Une supernova littéraire
La seconde
partie, les « Retrouvailles », rassemble toutes les intrigues amorcées
dans la première autour d’un système binaire d’étoiles mourantes s’acheminant irrémédiablement
vers une supernova. Avec ces deux parties, le roman est donc bâti selon des
logiques contradictoires, qui dessinent comme un rebond de l’univers
fictionnel : une expansion puis une contraction. Lors de cette dernière,
ce n’est plus le vertige de l’ampleur croissante du récit qui agit, mais un
sentiment d’inéluctabilité : au fil des pages, le roman se resserre. Il perd
de sa fraîcheur, mais gagne l’intensité du compte à rebours : le final est
en effet annoncé dès le titre du roman. Or cette supernova est plus qu’une
toile de fond aux proportions cosmiques, car elle agit comme un catalyseur
dramatique, accentuant puis précipitant sensations et émotions, jusqu’à
l’explosion. La construction comme l’écriture-même du roman s’accordent donc à
la nature d’une supernova.
« Etoiles
mourantes » brille donc par sa construction, son univers fictionnel riche,
détaillé, pertinent, mais aussi par l’étonnant concept d’appréhension de la
réalité que développent les auteurs tout au long du roman pour expliquer la
manière dont les AnimauxVilles se déplacent de points en points dans l’Univers.
Ils se basent, on l’apprendra à la fin du livre, sur une théorie scientifique :
comme toute bon travail de science-fiction, la lecture d’ « Etoiles
mourantes » est donc des plus stimulantes.
Quinze ans
après sa publication, l’entreprise follement ambitieuse d’Ayerdhal et Dunyach
paraît toujours aussi détonante dans le milieu de la science-fiction française
et du space opera en particulier.
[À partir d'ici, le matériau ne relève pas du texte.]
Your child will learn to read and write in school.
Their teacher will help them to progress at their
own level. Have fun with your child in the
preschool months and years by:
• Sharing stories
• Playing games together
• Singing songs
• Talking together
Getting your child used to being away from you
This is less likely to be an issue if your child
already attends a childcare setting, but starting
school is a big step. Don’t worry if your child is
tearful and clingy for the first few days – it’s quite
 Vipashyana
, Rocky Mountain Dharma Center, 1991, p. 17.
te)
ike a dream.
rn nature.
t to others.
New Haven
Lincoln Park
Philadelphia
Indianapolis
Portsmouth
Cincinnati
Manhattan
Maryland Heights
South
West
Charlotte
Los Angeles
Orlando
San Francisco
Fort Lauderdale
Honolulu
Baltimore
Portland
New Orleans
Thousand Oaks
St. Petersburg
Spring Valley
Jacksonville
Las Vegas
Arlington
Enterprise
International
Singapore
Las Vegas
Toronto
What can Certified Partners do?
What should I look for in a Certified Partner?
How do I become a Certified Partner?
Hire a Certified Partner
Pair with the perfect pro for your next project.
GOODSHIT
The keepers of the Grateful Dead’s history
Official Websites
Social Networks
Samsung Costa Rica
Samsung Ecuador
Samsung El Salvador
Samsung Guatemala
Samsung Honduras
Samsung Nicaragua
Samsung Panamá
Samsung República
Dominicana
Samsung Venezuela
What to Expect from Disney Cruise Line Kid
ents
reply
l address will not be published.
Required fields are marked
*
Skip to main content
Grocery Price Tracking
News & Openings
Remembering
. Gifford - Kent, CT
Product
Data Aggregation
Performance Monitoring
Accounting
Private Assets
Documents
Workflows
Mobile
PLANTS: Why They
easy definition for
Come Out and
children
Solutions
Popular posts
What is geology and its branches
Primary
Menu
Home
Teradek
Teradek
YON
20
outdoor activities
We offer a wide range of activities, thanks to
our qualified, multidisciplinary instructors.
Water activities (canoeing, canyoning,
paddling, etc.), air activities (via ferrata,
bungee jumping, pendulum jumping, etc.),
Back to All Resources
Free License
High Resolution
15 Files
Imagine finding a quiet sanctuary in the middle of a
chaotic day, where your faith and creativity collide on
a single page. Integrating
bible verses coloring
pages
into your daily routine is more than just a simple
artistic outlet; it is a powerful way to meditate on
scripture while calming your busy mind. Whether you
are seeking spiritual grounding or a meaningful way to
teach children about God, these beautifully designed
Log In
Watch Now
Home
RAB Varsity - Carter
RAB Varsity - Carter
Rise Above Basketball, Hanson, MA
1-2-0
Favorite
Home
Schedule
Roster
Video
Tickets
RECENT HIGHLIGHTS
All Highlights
La construction magistrale du roman et la prospective
passionnante développée par le duo d’auteurs, alliés à cette description très
sensuelle et originale du voyage interstellaire, ont de quoi faire d’ « Etoiles
mourantes » un chef-d’œuvre. Pourtant, on ne peut s’empêcher de tempérer
ce jugement enthousiaste par le sentiment d’une perte de puissance dans la
deuxième partie du roman. Le rassemblement des intrigues, et donc des
personnages principaux, rend certains d’entre eux artificiels. La supernova
agit sur la deuxième partie du roman comme un trou noir attire les objets qui s’en
approchent. Le final est tel une gravité fictionnelle qui tend l’intrigue de la
seconde partie vers lui, à tel point que certains personnages apparaissent
soudainement comme des rouages aidant à son arrivée. Un défaut inhérent
peut-être à la construction épousant la forme d’une supernova du roman, qui n’en
diminue pas pour autant son importance.
« Etoiles mourantes » d’Ayerdhal et Jean-Claude Dunyach, Mnémos
[1] Originellement
paru chez J’ai lu en 1999, c’était le premier titre de la collection « Millénaires ».